**Short task:**
Print the stretch of lines from the line containing "Maximum: Maximum -> Operation" through the line containing "103689: 103689 -> 100002", reproducing each one exactly and including both of those lines.

**Given data:**
__________________________________________________

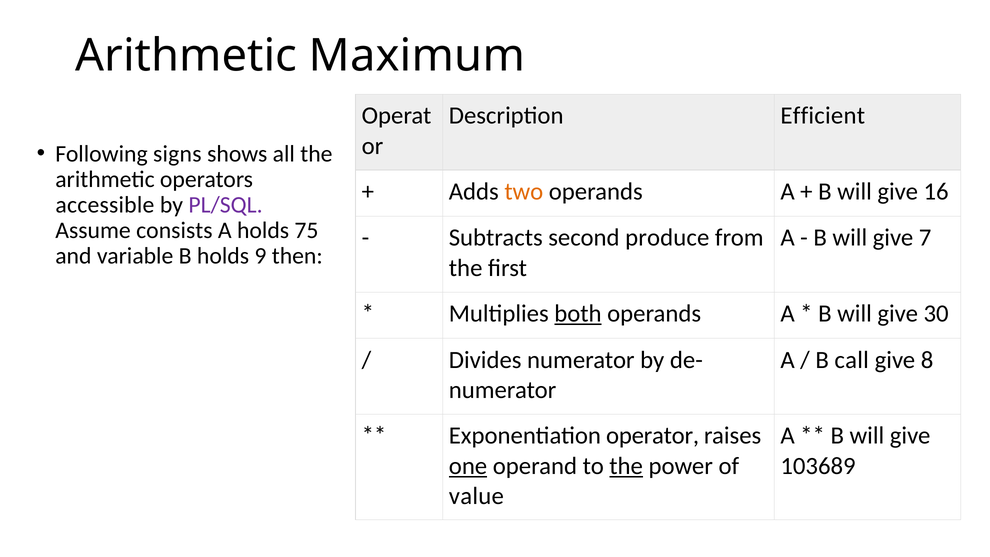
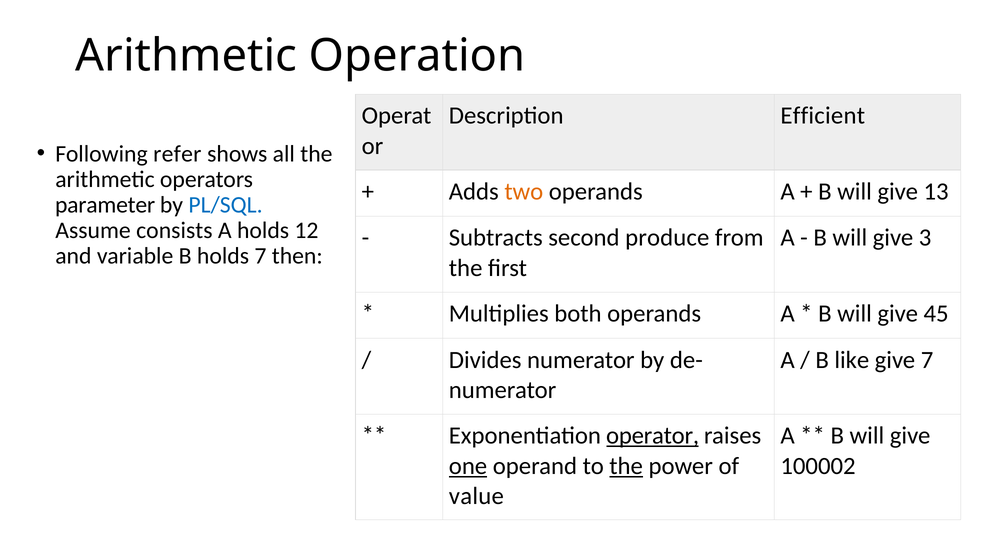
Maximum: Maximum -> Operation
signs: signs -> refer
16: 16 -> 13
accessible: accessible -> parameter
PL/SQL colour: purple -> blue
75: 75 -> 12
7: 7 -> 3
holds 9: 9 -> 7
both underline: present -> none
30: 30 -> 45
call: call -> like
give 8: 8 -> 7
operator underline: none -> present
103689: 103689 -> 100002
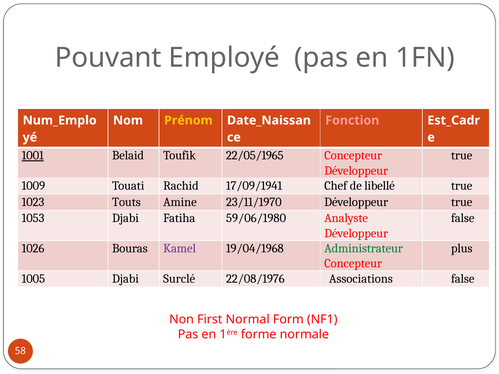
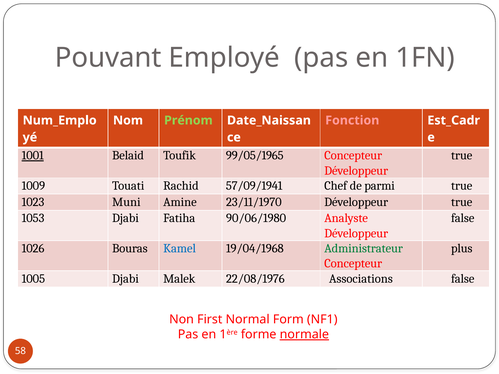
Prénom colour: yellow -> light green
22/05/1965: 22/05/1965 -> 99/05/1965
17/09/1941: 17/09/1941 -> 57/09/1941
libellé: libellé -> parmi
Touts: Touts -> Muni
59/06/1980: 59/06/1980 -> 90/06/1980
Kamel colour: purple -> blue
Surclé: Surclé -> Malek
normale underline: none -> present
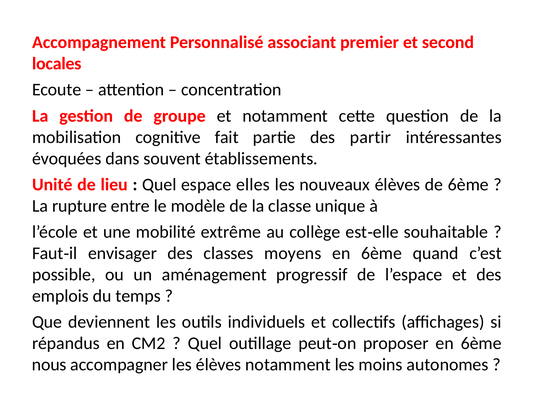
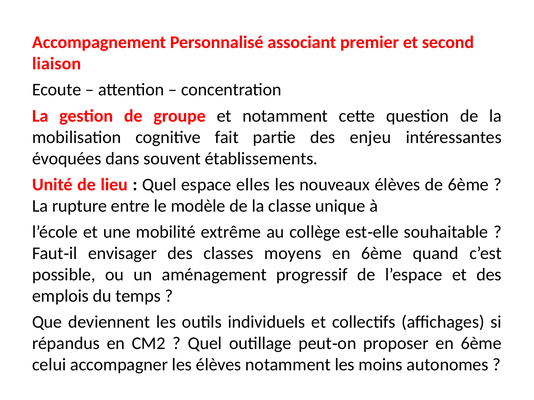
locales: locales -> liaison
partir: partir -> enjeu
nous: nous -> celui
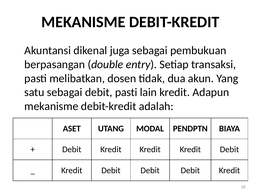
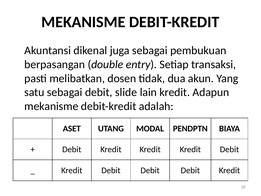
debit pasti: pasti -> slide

__________________________________________________

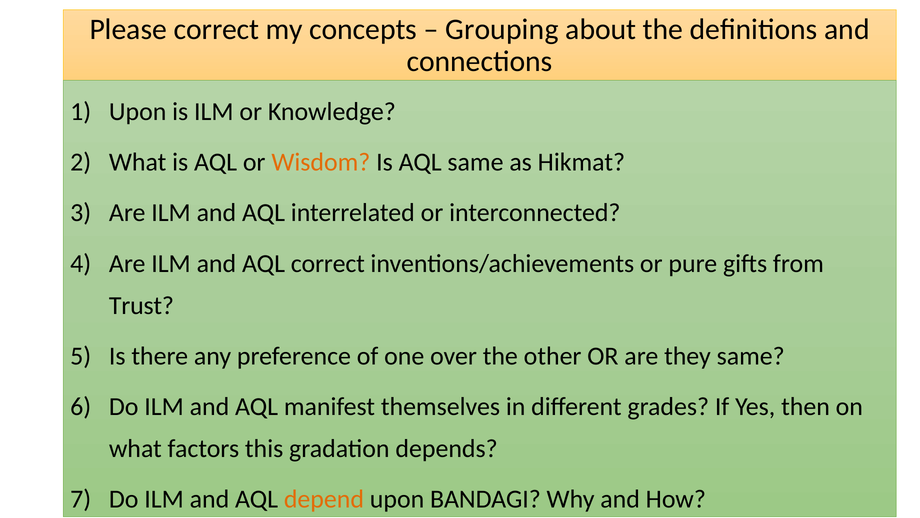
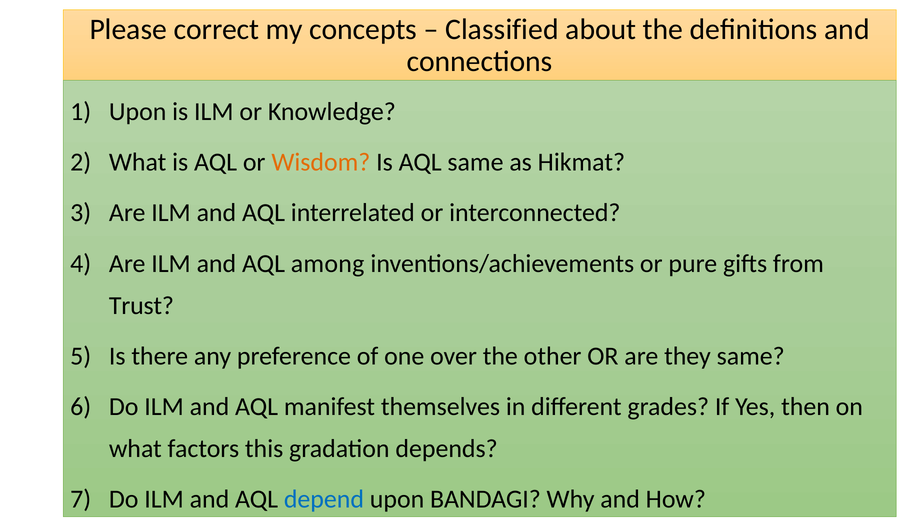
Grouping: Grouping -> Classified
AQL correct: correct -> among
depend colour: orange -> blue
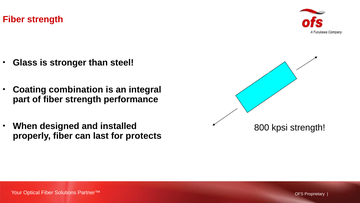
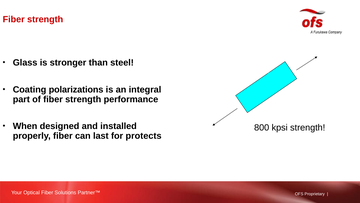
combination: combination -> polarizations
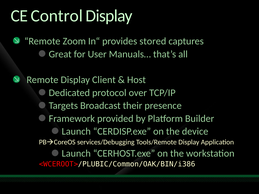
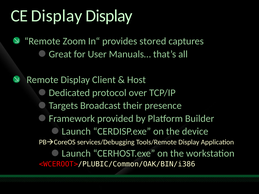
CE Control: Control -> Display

__________________________________________________

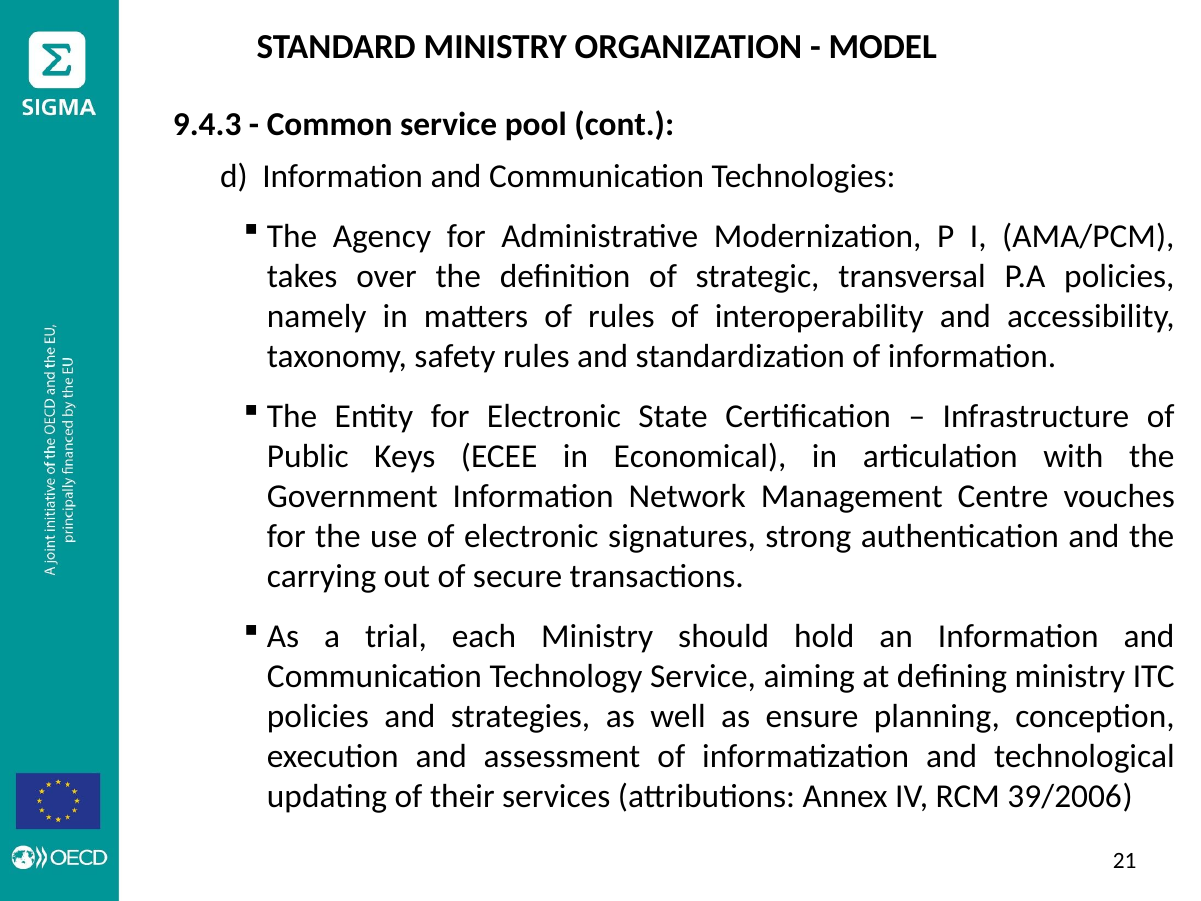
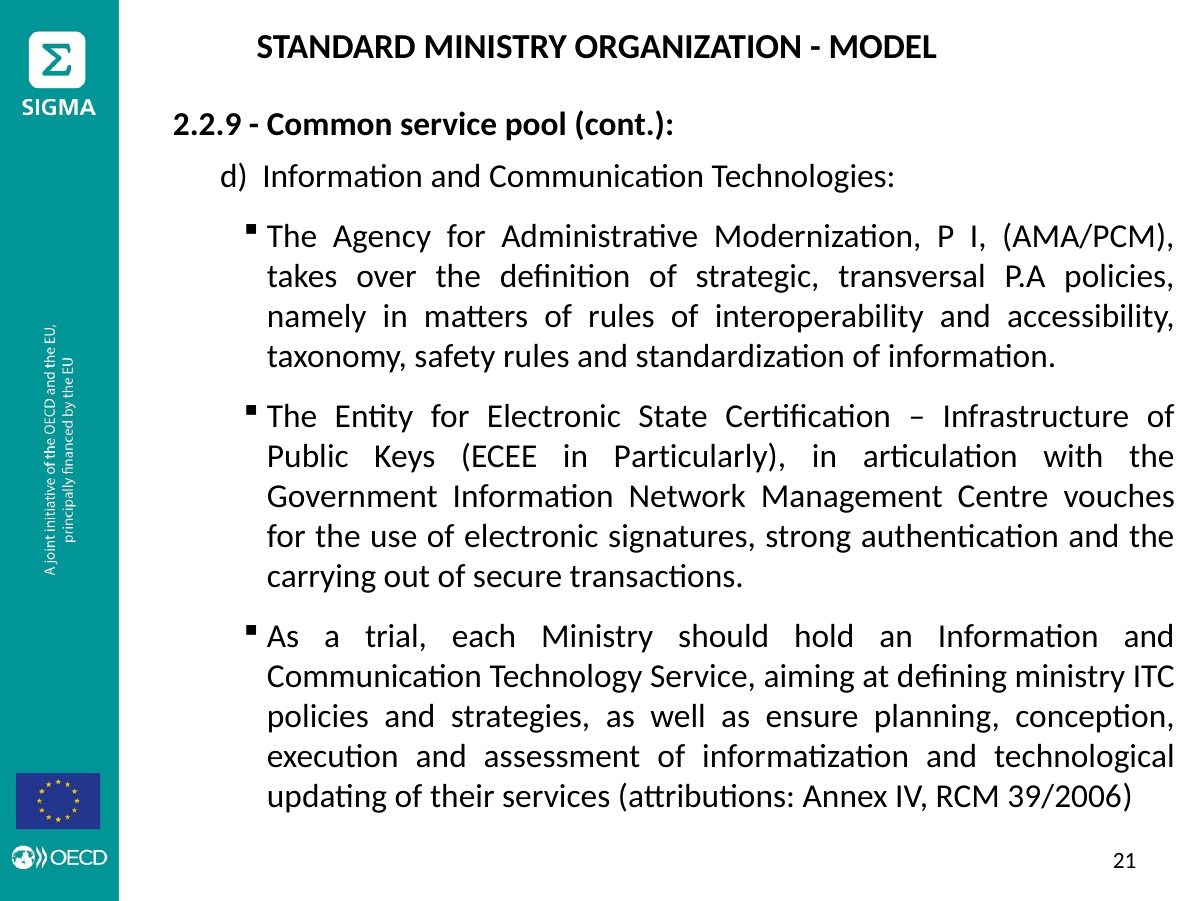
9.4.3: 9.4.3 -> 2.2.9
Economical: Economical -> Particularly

__________________________________________________

**Exercise response:**
Maximum: Maximum -> Operation
signs: signs -> refer
16: 16 -> 13
accessible: accessible -> parameter
PL/SQL colour: purple -> blue
75: 75 -> 12
7: 7 -> 3
holds 9: 9 -> 7
both underline: present -> none
30: 30 -> 45
call: call -> like
give 8: 8 -> 7
operator underline: none -> present
103689: 103689 -> 100002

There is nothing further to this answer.